Auftrag: Ermittle, in wie vielen der folgenden Zeilen die Zeichenfolge „unuzu“ vorkommt, wobei Groß- und Kleinschreibung zu beachten ist. Gib ausschließlich die Anzahl an.

Eingabedaten:
- - -

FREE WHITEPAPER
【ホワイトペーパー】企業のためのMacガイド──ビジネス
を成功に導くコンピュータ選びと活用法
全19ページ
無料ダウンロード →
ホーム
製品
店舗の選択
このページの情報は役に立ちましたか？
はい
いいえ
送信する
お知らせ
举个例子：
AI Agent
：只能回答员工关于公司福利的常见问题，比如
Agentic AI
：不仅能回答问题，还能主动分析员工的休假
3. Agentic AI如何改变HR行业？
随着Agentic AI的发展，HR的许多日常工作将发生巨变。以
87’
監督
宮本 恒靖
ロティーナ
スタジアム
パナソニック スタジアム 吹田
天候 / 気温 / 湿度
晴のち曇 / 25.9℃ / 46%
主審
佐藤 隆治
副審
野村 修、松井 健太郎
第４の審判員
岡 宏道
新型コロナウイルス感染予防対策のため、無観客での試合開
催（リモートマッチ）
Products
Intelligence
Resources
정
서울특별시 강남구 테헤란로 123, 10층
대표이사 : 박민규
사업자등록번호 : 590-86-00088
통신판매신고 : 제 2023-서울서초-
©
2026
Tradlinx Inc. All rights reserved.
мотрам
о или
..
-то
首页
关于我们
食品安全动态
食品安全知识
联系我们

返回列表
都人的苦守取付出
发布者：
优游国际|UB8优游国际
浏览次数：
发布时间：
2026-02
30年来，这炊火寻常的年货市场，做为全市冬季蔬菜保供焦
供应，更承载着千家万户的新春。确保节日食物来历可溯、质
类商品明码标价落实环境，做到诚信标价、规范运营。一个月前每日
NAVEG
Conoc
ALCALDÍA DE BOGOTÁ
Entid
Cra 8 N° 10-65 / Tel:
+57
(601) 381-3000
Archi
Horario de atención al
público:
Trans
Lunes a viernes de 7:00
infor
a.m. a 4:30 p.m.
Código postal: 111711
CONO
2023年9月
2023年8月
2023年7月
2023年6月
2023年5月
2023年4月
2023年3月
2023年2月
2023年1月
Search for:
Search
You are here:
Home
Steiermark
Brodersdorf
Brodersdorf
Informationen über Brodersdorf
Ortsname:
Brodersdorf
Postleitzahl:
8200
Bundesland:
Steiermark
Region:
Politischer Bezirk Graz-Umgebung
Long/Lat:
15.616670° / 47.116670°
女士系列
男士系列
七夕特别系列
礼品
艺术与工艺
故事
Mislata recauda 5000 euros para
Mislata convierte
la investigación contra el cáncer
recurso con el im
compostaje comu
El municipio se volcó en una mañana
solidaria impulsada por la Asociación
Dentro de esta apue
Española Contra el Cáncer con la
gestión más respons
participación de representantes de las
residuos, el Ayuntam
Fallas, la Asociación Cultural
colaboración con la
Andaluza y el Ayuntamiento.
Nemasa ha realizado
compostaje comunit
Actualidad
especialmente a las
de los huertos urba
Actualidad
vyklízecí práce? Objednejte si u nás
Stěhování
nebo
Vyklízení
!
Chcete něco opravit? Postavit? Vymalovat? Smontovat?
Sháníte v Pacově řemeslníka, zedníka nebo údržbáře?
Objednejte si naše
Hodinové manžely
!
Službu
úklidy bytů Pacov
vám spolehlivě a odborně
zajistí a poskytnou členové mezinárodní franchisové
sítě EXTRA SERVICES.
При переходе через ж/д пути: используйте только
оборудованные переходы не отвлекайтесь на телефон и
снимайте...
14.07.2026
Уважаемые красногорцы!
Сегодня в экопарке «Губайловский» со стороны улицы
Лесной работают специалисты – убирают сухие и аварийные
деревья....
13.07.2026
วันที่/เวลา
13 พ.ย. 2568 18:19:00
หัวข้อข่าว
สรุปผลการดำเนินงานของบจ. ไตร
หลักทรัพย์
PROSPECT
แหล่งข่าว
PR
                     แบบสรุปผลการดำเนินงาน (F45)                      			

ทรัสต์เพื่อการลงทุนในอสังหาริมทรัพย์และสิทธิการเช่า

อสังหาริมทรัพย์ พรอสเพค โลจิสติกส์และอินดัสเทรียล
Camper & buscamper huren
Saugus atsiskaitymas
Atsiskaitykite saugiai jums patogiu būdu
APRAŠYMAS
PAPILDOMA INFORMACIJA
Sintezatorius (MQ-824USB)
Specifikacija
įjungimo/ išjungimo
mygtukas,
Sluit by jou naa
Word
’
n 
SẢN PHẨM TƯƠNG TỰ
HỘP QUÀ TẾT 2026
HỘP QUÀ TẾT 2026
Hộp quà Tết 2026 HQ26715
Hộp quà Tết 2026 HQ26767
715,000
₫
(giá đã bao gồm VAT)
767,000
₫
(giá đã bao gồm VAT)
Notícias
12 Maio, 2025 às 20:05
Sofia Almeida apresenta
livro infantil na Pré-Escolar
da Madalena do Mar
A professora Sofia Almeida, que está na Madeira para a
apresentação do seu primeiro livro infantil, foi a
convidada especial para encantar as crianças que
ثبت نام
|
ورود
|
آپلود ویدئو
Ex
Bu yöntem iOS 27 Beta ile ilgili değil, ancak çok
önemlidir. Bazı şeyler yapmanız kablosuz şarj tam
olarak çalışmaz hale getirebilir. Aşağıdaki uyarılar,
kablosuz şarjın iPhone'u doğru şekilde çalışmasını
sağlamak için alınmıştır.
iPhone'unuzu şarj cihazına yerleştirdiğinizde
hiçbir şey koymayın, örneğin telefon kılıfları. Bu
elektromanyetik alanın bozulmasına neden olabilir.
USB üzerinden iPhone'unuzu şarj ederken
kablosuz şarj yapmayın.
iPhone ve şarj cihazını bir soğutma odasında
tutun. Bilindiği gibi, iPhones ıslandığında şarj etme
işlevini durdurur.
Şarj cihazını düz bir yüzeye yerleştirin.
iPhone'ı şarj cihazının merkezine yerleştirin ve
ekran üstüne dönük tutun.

- - -

Lösung: 2